▶ [Work order]
How many of the lines below contain the word "hand"? Only the number is wanted.
======== Supplied material ========
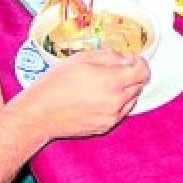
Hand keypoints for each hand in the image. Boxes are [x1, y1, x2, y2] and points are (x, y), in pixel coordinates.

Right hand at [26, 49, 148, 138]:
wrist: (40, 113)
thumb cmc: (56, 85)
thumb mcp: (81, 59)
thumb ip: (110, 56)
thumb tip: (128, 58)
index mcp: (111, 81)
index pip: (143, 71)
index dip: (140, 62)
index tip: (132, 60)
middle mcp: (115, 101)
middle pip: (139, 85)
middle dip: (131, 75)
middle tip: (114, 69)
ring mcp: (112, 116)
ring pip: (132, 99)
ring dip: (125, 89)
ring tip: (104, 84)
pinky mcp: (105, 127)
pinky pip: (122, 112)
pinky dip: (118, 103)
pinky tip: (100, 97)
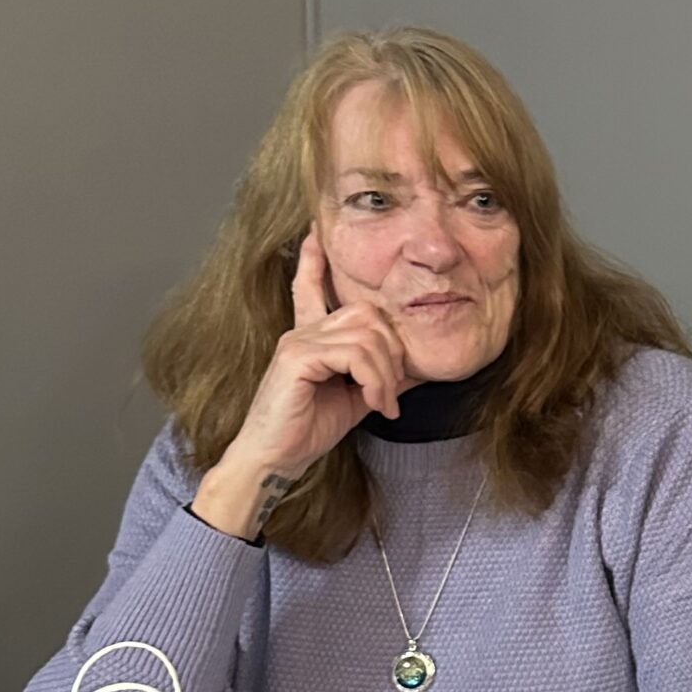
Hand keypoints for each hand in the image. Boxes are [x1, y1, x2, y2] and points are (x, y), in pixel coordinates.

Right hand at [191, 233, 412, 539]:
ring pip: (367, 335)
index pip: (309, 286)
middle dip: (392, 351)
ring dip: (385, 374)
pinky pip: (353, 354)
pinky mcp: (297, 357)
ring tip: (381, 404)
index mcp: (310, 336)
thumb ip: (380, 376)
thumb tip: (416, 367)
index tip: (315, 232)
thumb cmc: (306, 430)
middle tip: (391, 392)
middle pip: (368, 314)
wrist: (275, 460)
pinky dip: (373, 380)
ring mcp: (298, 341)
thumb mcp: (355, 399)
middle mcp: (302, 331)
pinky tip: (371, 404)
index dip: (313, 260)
========
▶ [Answer]
4